▶ WERKOPDRACHT
Neem alle tekstregels van de lijst hieronder ongewijzigd over. De afbeeldingen horen niet in je antwoord.
[AANGELEVERDE GEGEVENS]
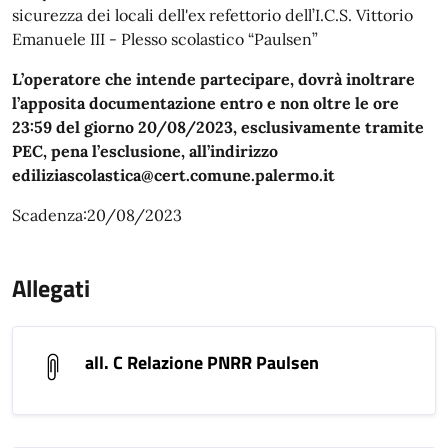
sicurezza dei locali dell'ex refettorio dell’I.C.S. Vittorio
Emanuele III - Plesso scolastico “Paulsen”
L’operatore che intende partecipare, dovrà inoltrare
l’apposita documentazione entro e non oltre le ore
23:59 del giorno 20/08/2023, esclusivamente tramite
PEC, pena l’esclusione, all’indirizzo
ediliziascolastica@cert.comune.palermo.it
Scadenza:20/08/2023
Allegati
all. C Relazione PNRR Paulsen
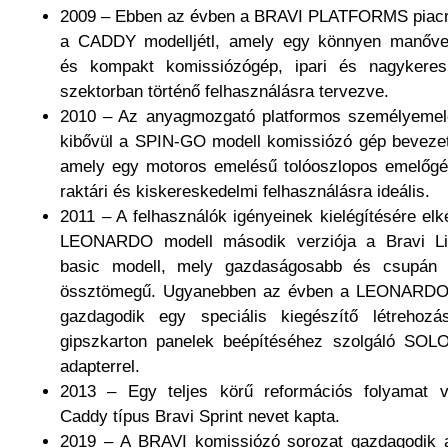
2009 – Ebben az évben a BRAVI PLATFORMS piacr
a CADDY modelljétl, amely egy könnyen manőve
és kompakt komissiózógép, ipari és nagykeres
szektorban történő felhasználásra tervezve.
2010 – Az anyagmozgató platformos személyemel
kibővül a SPIN-GO modell komissiózó gép bevezet
amely egy motoros emelésű tolóoszlopos emelőgé
raktári és kiskereskedelmi felhasználásra ideális.
2011 – A felhasználók igényeinek kielégítésére elk
LEONARDO modell második verziója a Bravi Li
basic modell, mely gazdaságosabb és csupán
össztömegű. Ugyanebben az évben a LEONARDO
gazdagodik egy speciális kiegészítő létrehozá
gipszkarton panelek beépítéséhez szolgáló SO
adapterrel.
2013 – Egy teljes körű reformációs folyamat 
Caddy típus Bravi Sprint nevet kapta.
2019 – A BRAVI komissiózó sorozat gazdagodik a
[/AANGELEVERDE GEGEVENS]
▶ ANTWOORD
sicurezza dei locali dell'ex refettorio dell’I.C.S. Vittorio
Emanuele III - Plesso scolastico “Paulsen”
L’operatore che intende partecipare, dovrà inoltrare
l’apposita documentazione entro e non oltre le ore
23:59 del giorno 20/08/2023, esclusivamente tramite
PEC, pena l’esclusione, all’indirizzo
ediliziascolastica@cert.comune.palermo.it
Scadenza:20/08/2023
Allegati
all. C Relazione PNRR Paulsen
2009 – Ebben az évben a BRAVI PLATFORMS piacr
a CADDY modelljétl, amely egy könnyen manőve
és kompakt komissiózógép, ipari és nagykeres
szektorban történő felhasználásra tervezve.
2010 – Az anyagmozgató platformos személyemel
kibővül a SPIN-GO modell komissiózó gép bevezet
amely egy motoros emelésű tolóoszlopos emelőgé
raktári és kiskereskedelmi felhasználásra ideális.
2011 – A felhasználók igényeinek kielégítésére elk
LEONARDO modell második verziója a Bravi Li
basic modell, mely gazdaságosabb és csupán
össztömegű. Ugyanebben az évben a LEONARDO
gazdagodik egy speciális kiegészítő létrehozá
gipszkarton panelek beépítéséhez szolgáló SO
adapterrel.
2013 – Egy teljes körű reformációs folyamat 
Caddy típus Bravi Sprint nevet kapta.
2019 – A BRAVI komissiózó sorozat gazdagodik a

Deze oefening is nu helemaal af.